Same with the rest of our lives, too, I guess. In our twenties, then thirties, forties and now fifties and sixties, we move from position to position with nary a thought--as the decades advance, each job starts to look more like a career until the economic tsunami so many have endured in recent years swept away savings, self-respect and maybe home and hearth. Wall Street wrecked Main Street and no one went to jail-and then we wonder about our national cynicism.
The child at his feet was no more than five and had a tiara on and a pink fairy dress of the kind that parents think every daughter at that age loves, and perhaps they do. He's making sure he understands the sequence in which to call the phone numbers, because 'if you call region before district, they'll tell you there aren't any vacancies' when his child squeals in delight and holds up her prize.
She's found a dime on the floor perhaps someone dropped their change from a purchase, or, more likely, it didn't quite make it through the slot in the counter collection box for the network of supportive housing for parents of children with cancer the franchise has constructed across the USA and around the world.
I'm not alone in the latter supposition as the father bends to pick his daughter up and quietly explains to her where the dime really came from and, by implication and inference, where it truly belongs.

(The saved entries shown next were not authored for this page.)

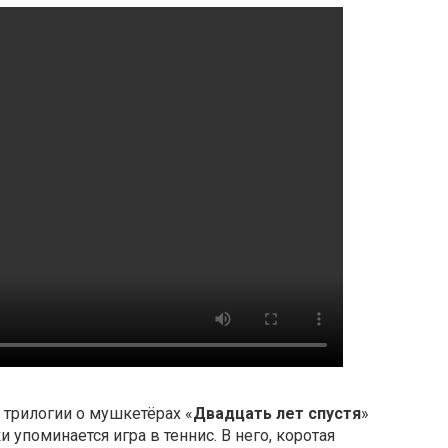
а трилогии о мушкетёрах «
Двадцать лет спустя
»
и упоминается игра в теннис. В него, коротая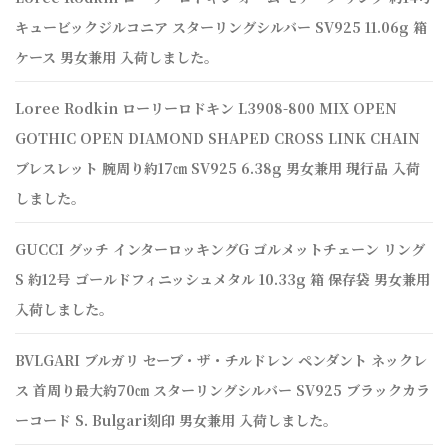
キュービックジルコニア スターリングシルバー SV925 11.06g 箱
ケース 男女兼用 入荷しました。
Loree Rodkin ローリーロドキン L3908-800 MIX OPEN
GOTHIC OPEN DIAMOND SHAPED CROSS LINK CHAIN
ブレスレット 腕周り約17㎝ SV925 6.38g 男女兼用 現行品 入荷
しました。
GUCCI グッチ インターロッキングG ゴルメットチェーン リング
S 約12号 ゴールドフィニッシュメタル 10.33g 箱 保存袋 男女兼用
入荷しました。
BVLGARI ブルガリ セーブ・ザ・チルドレン ペンダント ネックレ
ス 首周り最大約70㎝ スターリングシルバー SV925 ブラックカラ
ーコード S. Bulgari刻印 男女兼用 入荷しました。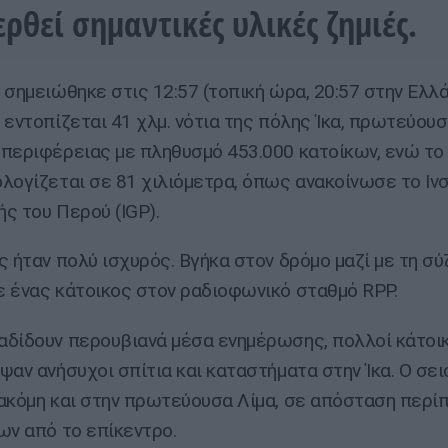
ρθεί σημαντικές υλικές ζημιές.
 σημειώθηκε στις 12:57 (τοπική ώρα, 20:57 στην Ελλά
 εντοπίζεται 41 χλμ. νότια της πόλης Ίκα, πρωτεύου
περιφέρειας με πληθυσμό 453.000 κατοίκων, ενώ το
λογίζεται σε 81 χιλιόμετρα, όπως ανακοίνωσε το Ιν
ς του Περού (IGP).
ς ήταν πολύ ισχυρός. Βγήκα στον δρόμο μαζί με τη σύ
 ένας κάτοικος στον ραδιοφωνικό σταθμό RPP.
δίδουν περουβιανά μέσα ενημέρωσης, πολλοί κάτοι
ψαν ανήσυχοι σπίτια και καταστήματα στην Ίκα. Ο σει
ακόμη και στην πρωτεύουσα Λίμα, σε απόσταση περί
ων από το επίκεντρο.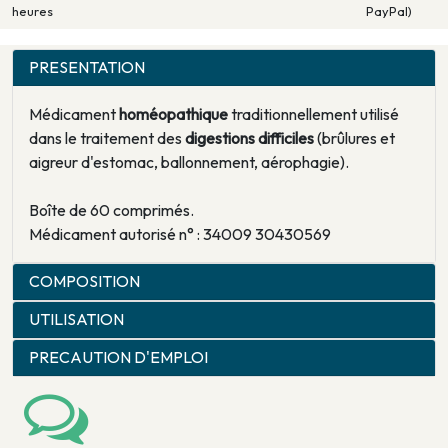
heures
PayPal)
PRESENTATION
Médicament
homéopathique
traditionnellement utilisé
dans le traitement des
digestions difficiles
(brûlures et
aigreur d'estomac, ballonnement, aérophagie).
Boîte de 60 comprimés.
Médicament autorisé n° : 34009 30430569
COMPOSITION
UTILISATION
PRECAUTION D'EMPLOI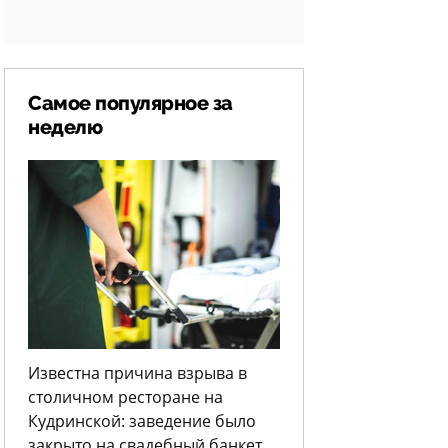
Самое популярное за
неделю
Известна причина взрыва в
столичном ресторане на
Кудринской: заведение было
закрыто на свадебный банкет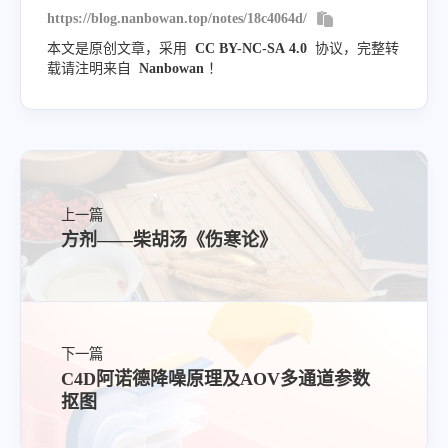
https://blog.nanbowan.top/notes/18c4064d/
本文是原创文章，采用
CC BY-NC-SA 4.0
协议，完整转
载请注明来自
Nanbowan
！
上一篇
方剂——柴胡汤《伤寒论》
下一篇
C4D阿诺德降噪原理及AOV多通道参数
抠图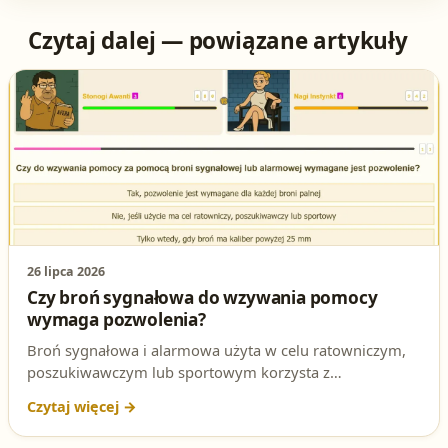
Czytaj dalej — powiązane artykuły
26 lipca 2026
Czy broń sygnałowa do wzywania pomocy
wymaga pozwolenia?
Broń sygnałowa i alarmowa użyta w celu ratowniczym,
poszukiwawczym lub sportowym korzysta z
ustawowego wyjątku od obowiązku posiadania
pozwolenia. Sprawdź, co mówi ustawa o broni i amunicji
– to pytanie regularnie pojawia się na egzaminie na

Without hesitation, safe in his arms, the child leans across her father and drops the dime through the slot in the top of the box. He kisses her softly on her brow and turns his attention back to the counter-person.
He smiles as his order is given to him and both dad and daughter head for the parking lot and home with breakfast and, perhaps, a new hope. For a just a moment, a bright spring morning brightens even more.
The past is gone, it's all been said.